In the same timeframe, IDC analysts predict that 65% of transcontinental shipping will be legislated to use blockchain that encompasses crew health information, bunker fuel sourcing, and goods origination data. By the next year, 15% of supply chain transactions will use blockchain for the provenance of ethical and sustainable practices to increase digital trust. And, by 2025, these analysts said that 10% of financial institutions will use blockchain technology for know-your-customer compliance to create a transparent, auditable record of entities.
Blockchain for Modern Construction Industry
Plagued for decades by low productivity gains due to siloed, complex supply chains, the construction industry is fertile ground for blockchain experimentation. Benjamin Stoeckhert, a business development manager for Blockchain at SAP, shared an example during the recent SAP TechEd event. He showcased how blockchain could be used to help manage a large Western European railway construction project, bringing together the design company, along with steel suppliers and other numerous sub-contractors. The proof of concept ran on SAP Cloud Platform Workflow Management with blockchain.
“Fully digitizing cross-company processes means replacing manual, error-prone approvals and payment releases with real-time transparency, boosting on-time and on-budget construction project delivery,” Stoeckhert said. “With digital trust from streamlined workflow automation, companies can de-risk projects for greater efficiency and sustainability. For example, with a permanent record of the materials used in any building, companies could potentially reuse and not destroy them, reducing their carbon footprint.”
He added that blockchain could reduce late payments – the bane of small and midsize businesses that make up the bulk of the construction industry.
Blockchain Moves from Concept to Production
Martha Bennett, vice president and principal analyst at Forrester Research, expected 30% of blockchain projects to make it into production – a direct result of the technology’s maturity along with pandemic-induced acceleration. Bennett saw China moving ahead fastest, having made blockchain an integral part of its national infrastructure initiative. She mentioned China’s global Blockchain Service Network, and the European Blockchain Services Infrastructure as two different, but equally bold, regional missions.

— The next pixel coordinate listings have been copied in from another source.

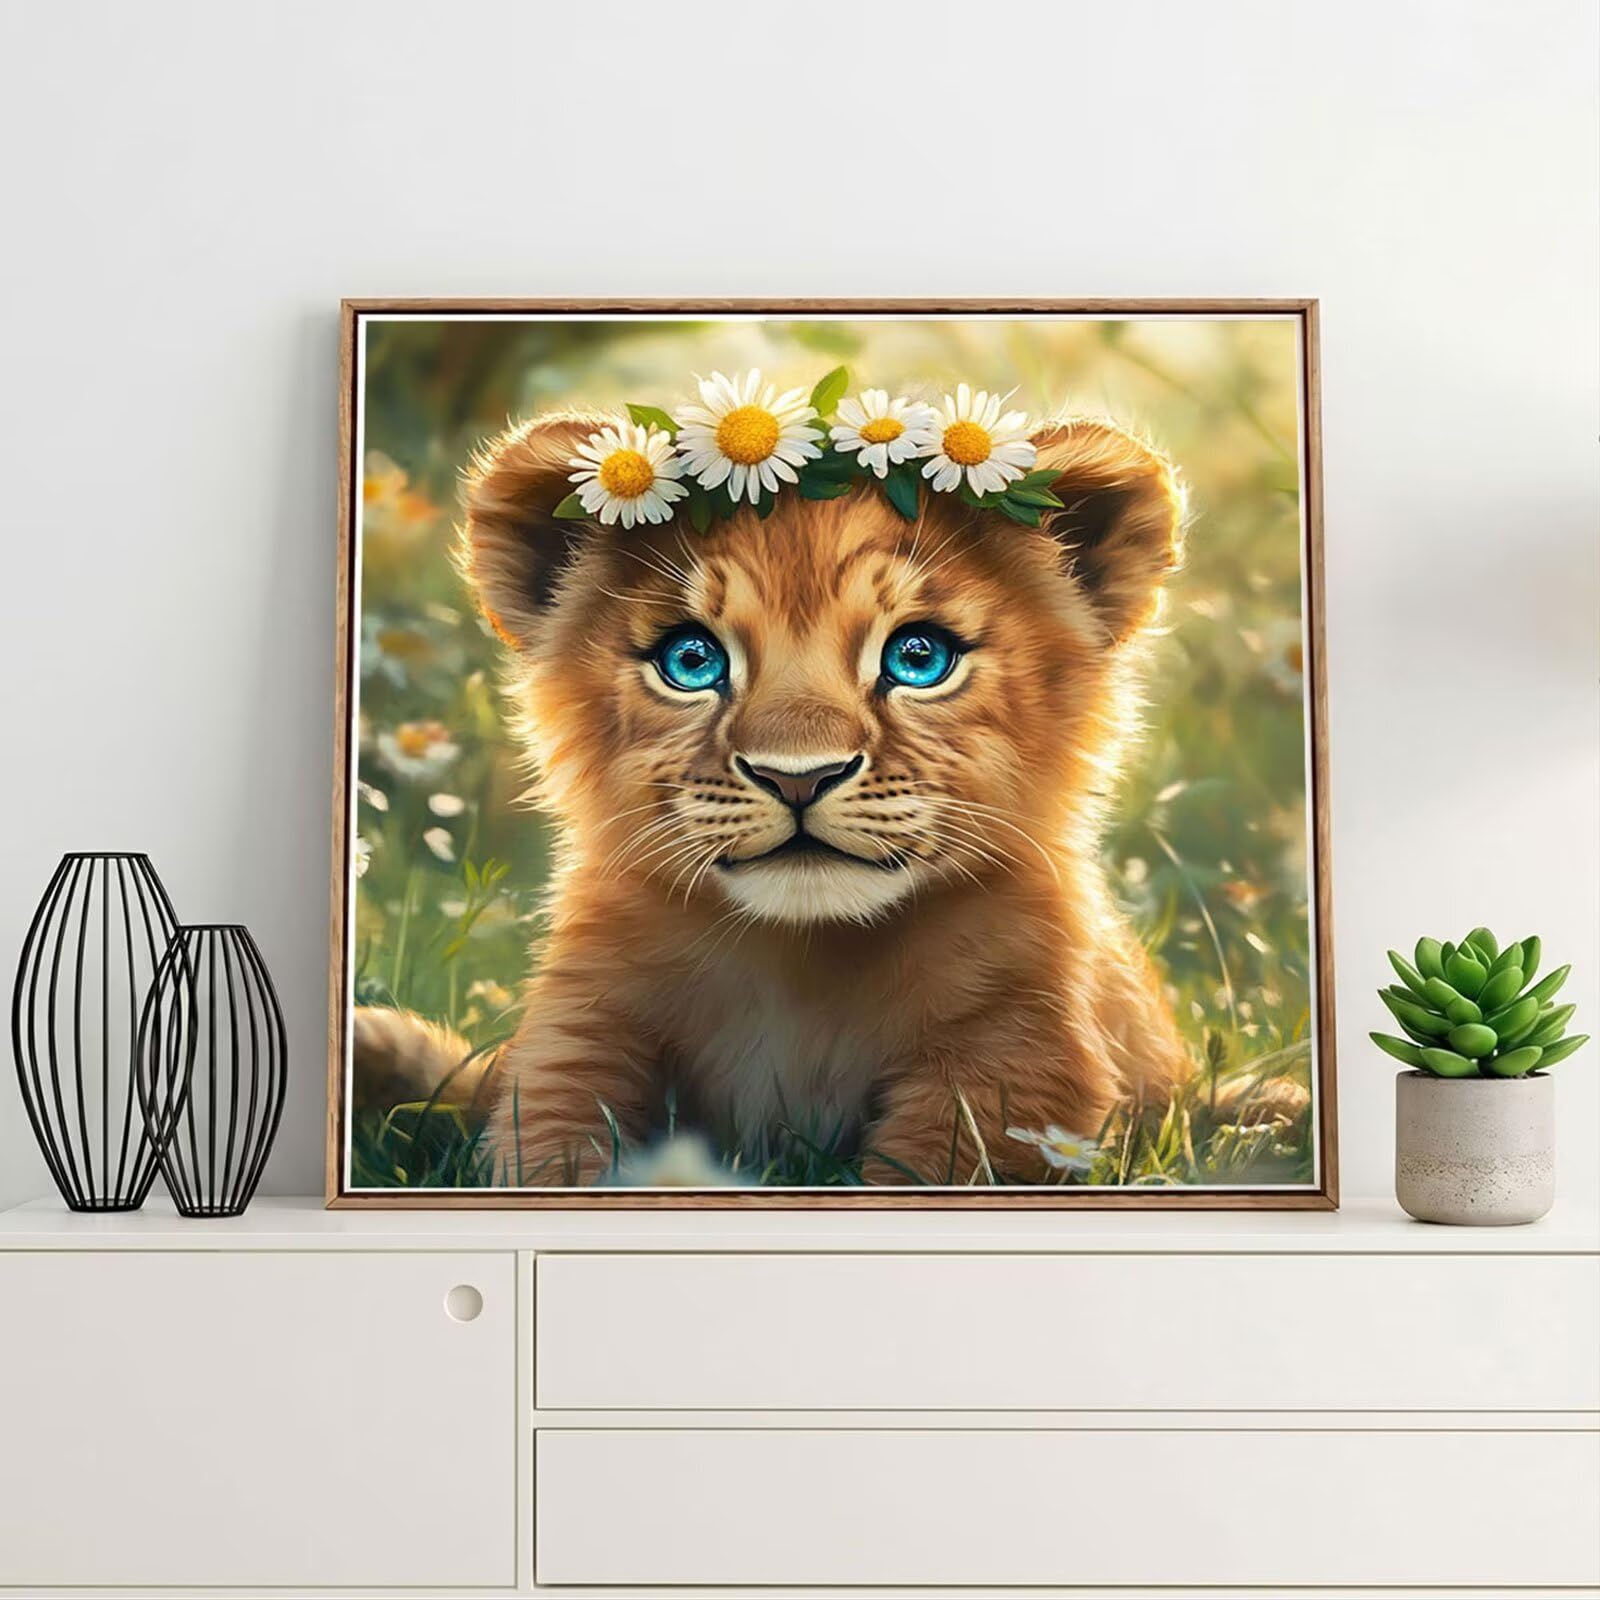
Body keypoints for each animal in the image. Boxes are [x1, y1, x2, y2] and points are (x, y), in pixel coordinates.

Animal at [353, 407, 1197, 1186]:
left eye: (919, 657)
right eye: (691, 661)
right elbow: (556, 1155)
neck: (803, 964)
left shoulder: (1018, 1063)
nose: (798, 777)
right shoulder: (579, 1039)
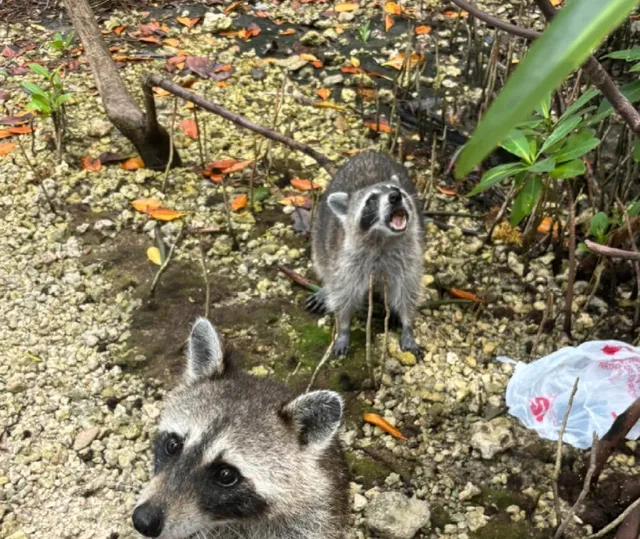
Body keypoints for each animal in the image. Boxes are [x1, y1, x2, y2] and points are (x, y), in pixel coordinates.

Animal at [308, 151, 424, 360]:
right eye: (371, 200)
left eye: (397, 190)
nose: (396, 196)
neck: (383, 239)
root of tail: (369, 152)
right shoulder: (347, 262)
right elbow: (343, 294)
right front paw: (343, 328)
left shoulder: (410, 258)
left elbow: (407, 291)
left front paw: (407, 325)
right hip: (320, 231)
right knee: (324, 264)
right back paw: (326, 287)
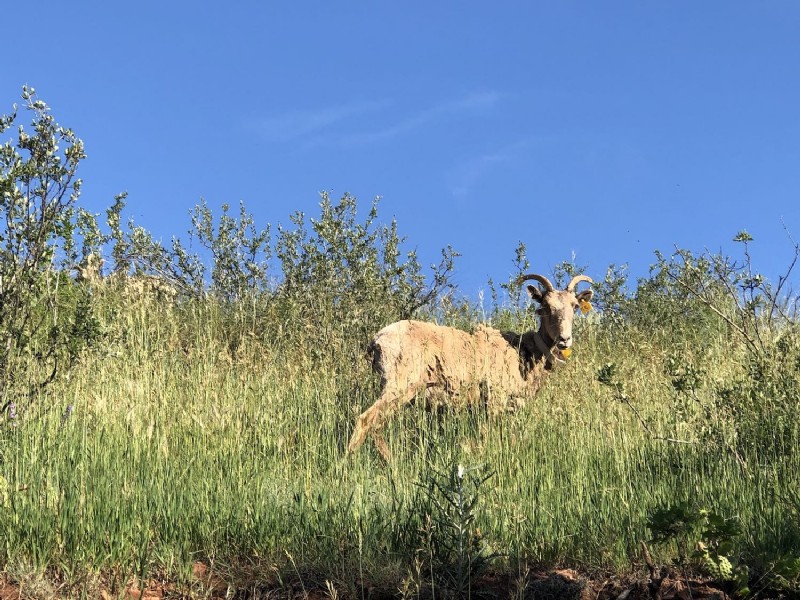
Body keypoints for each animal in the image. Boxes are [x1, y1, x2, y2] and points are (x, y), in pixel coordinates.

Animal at [350, 274, 592, 452]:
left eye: (574, 307)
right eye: (545, 307)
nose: (564, 339)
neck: (525, 352)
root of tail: (377, 341)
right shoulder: (494, 400)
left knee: (376, 427)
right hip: (398, 384)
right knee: (366, 421)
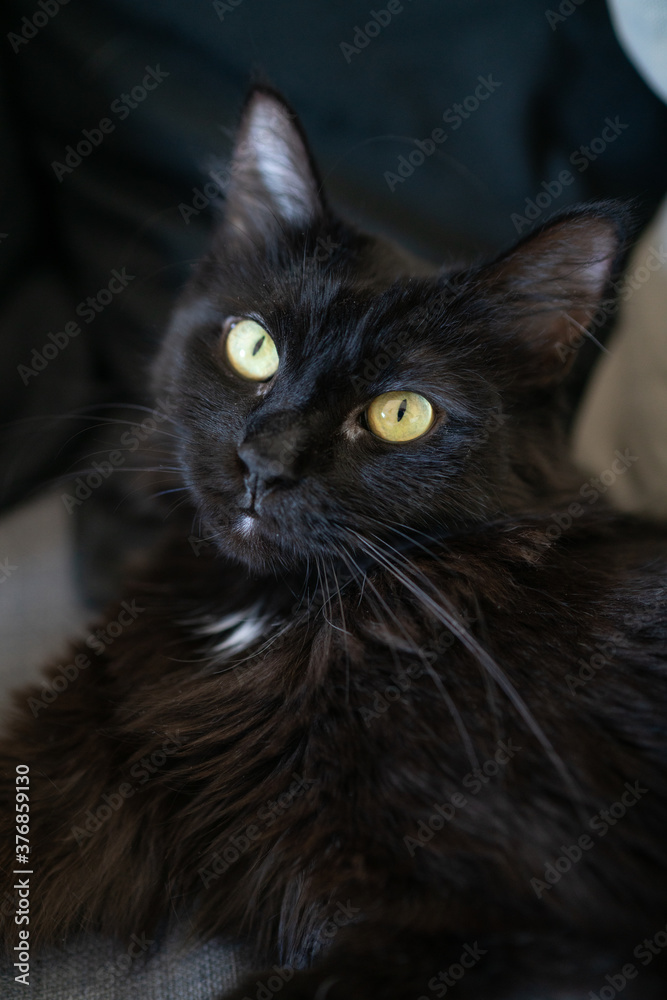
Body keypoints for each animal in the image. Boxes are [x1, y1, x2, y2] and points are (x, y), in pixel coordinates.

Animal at [1, 88, 667, 1000]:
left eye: (400, 414)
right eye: (253, 347)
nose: (265, 462)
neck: (271, 619)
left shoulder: (521, 929)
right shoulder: (88, 742)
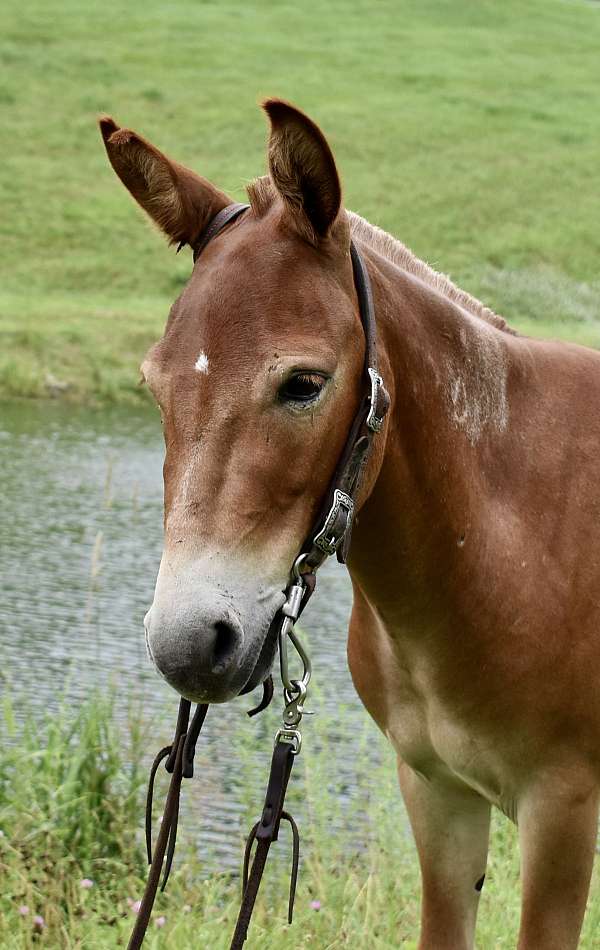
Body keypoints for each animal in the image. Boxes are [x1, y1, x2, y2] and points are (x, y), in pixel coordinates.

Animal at [100, 99, 600, 949]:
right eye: (153, 384)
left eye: (303, 384)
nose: (189, 643)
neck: (513, 542)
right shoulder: (437, 795)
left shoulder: (562, 813)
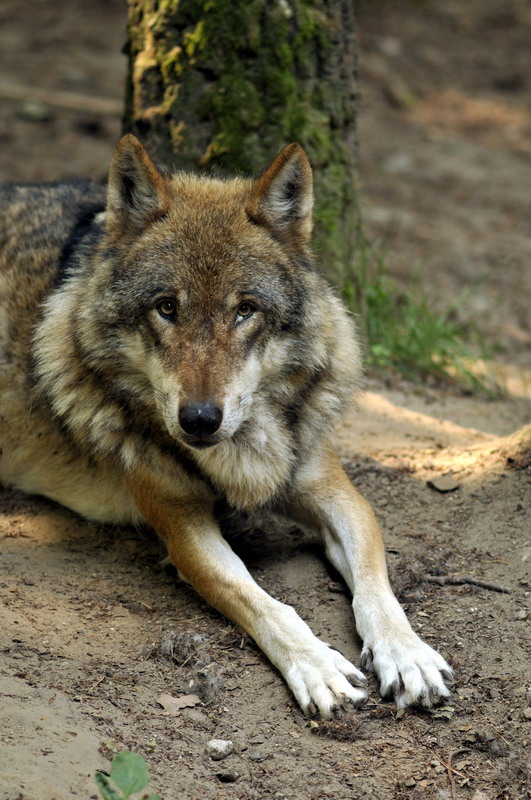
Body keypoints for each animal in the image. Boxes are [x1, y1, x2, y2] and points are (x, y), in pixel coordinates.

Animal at [0, 135, 452, 718]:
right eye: (166, 307)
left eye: (245, 310)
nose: (198, 420)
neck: (245, 456)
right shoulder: (181, 523)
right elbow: (262, 601)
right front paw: (317, 666)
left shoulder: (334, 491)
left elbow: (376, 582)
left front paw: (407, 654)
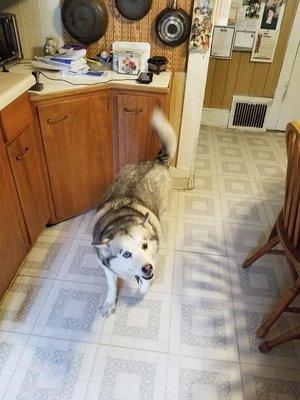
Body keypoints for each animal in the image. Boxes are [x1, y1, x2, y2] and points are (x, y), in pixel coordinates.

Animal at [91, 108, 176, 316]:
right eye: (126, 254)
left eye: (144, 245)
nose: (147, 267)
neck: (120, 219)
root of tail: (156, 161)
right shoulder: (106, 266)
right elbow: (111, 284)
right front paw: (110, 302)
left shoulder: (153, 258)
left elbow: (145, 284)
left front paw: (141, 288)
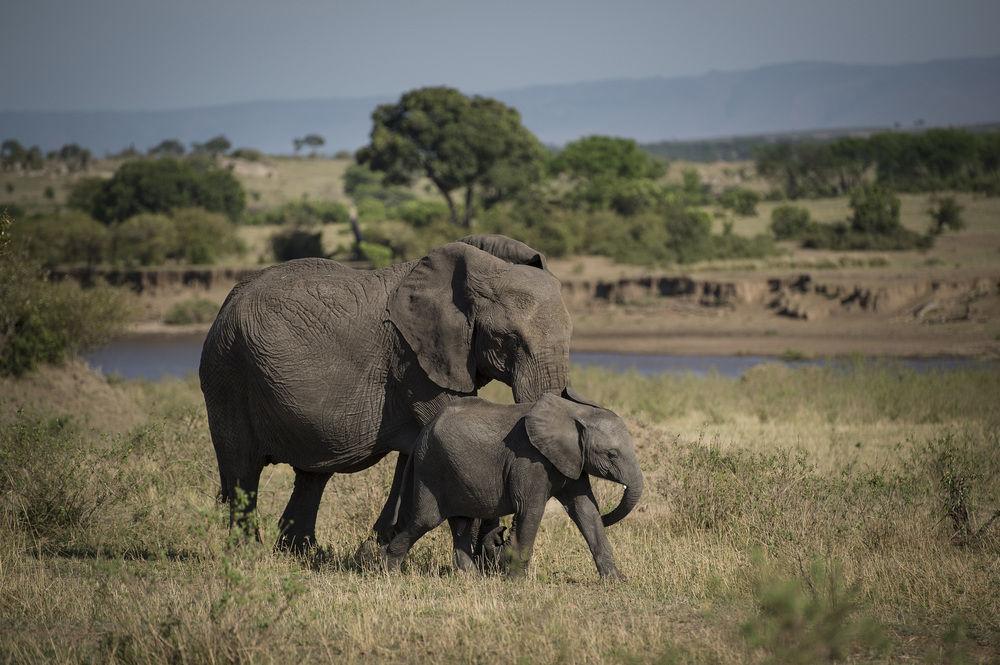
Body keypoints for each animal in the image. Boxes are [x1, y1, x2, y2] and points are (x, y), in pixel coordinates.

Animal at [199, 233, 572, 548]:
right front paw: (488, 553)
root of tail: (227, 301)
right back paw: (248, 553)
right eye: (509, 339)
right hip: (228, 371)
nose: (502, 541)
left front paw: (375, 549)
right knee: (243, 471)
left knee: (311, 475)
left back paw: (301, 553)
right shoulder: (412, 359)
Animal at [382, 390, 640, 576]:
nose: (609, 515)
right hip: (431, 467)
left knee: (461, 523)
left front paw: (615, 580)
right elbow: (530, 510)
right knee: (426, 520)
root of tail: (422, 433)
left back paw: (471, 578)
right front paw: (517, 581)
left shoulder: (571, 460)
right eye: (612, 454)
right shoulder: (530, 460)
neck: (575, 412)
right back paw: (390, 572)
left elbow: (586, 511)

Digital Trust at the Heart of Blockchain’s Argument
There are many unknowns as business moves from COVID-19 response and recovery to future growth. We do know that corporate purpose and trust are not feel-good, squishy ideals. IDC analysts recently wrote that, “the most favored companies right now are those that are not only secure, but also give back to their communities.…Trust is not just about security anymore; it is also about responsibility.”
As for blockchain’s role in rebuilding trust, time will tell which innovations will have the most lasting impact. The optimist in me likes to think the collective clamor for trust will grow, and a better future will happen faster than we dare hope.